The internal inconsistencies within Chen’s testimony, coupled with the IJ’s observations of his demeanor, provide substantial evidence for the IJ’s adverse credibility determination. See 8 U.S.C. § 1158(b)(1)(B)(iii); Corovic, 519 F.3d at 95; Tu Lin v. Gonzales, 446 F.3d 395, 402 (2d Cir.2006) (emphasizing that “even where an IJ relies on discrepancies or lacunae that, if taken separately, concern matters collateral or ancillary to the claim, ... the cumulative effect may nevertheless be deemed consequential by the fact-finder”).

As only evidence that Chen would be persecuted depended on his credibility, we find no error in the IJ’s denial of Chen’s application for asylum and withholding of removal. See Paul v.

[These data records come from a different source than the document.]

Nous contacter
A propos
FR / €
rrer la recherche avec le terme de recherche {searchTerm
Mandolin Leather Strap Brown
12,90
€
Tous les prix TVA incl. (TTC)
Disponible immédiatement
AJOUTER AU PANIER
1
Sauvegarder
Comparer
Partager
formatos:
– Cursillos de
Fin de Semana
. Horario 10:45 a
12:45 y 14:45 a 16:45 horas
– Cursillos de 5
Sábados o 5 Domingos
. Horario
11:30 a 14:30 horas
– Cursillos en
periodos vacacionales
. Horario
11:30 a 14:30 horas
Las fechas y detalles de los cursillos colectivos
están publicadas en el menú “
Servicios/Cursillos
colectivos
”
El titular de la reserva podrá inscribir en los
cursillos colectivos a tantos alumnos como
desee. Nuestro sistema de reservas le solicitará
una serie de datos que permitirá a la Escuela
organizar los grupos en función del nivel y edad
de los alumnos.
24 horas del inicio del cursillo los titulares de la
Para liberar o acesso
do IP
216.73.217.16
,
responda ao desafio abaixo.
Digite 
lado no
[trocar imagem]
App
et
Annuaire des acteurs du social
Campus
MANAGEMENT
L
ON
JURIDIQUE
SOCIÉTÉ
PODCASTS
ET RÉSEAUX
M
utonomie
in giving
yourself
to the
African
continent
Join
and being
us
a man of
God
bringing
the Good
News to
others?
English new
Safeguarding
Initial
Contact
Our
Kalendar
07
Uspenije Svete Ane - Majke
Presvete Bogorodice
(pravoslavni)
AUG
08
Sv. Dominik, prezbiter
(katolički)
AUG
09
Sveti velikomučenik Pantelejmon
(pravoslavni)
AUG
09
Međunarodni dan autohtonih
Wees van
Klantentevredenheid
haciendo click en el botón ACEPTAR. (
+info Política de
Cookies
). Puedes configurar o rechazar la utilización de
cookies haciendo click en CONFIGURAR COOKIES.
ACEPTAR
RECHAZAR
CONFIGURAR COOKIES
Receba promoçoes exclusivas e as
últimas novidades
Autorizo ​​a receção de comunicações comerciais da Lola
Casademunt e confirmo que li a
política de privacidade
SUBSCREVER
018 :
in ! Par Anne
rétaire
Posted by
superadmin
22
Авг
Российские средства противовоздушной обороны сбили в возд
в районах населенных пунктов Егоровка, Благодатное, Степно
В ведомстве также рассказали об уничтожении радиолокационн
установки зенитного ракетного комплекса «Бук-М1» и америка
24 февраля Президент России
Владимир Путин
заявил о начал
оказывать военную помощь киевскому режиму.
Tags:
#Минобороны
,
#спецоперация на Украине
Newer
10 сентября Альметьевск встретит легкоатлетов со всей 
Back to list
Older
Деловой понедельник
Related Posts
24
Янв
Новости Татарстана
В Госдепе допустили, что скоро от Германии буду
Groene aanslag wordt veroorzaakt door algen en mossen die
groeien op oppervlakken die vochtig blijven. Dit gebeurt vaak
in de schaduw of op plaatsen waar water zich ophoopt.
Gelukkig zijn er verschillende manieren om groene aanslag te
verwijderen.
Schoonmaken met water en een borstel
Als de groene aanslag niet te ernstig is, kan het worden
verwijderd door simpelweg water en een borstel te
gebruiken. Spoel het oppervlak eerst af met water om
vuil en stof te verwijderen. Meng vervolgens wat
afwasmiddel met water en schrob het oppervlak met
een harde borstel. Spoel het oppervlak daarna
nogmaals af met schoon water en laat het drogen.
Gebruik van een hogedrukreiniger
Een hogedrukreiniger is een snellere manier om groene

Gonzales, 444 F.3d 148, 156 (2d Cir.2006); Xue Hong Yang v. U.S. Dep’t of Justice, 426 F.3d 520, 523 (2d Cir.2005).

Because Chen failed to challenge the agency’s denial of his request for CAT relief before either the BIA or this Court, we find that any such argument has been abandoned. See Gui Yin Liu v. INS, 508 F.3d 716, 723 n. 6 (2d Cir.2007); see also Yueqing Zhang v. Gonzales, 426 F.3d 540, 541 n. 1, 545 n. 7 (2d Cir.2005).

For the foregoing reasons, the petition for review is DENIED. As we have completed our review, any pending motion for a stay of removal in this petition is DISMISSED as moot. Any pending request for oral argument in this petition is DENIED in accordance with Federal Rule of Appellate Procedure 34(a)(2), and Second Circuit Local Rule 34(b).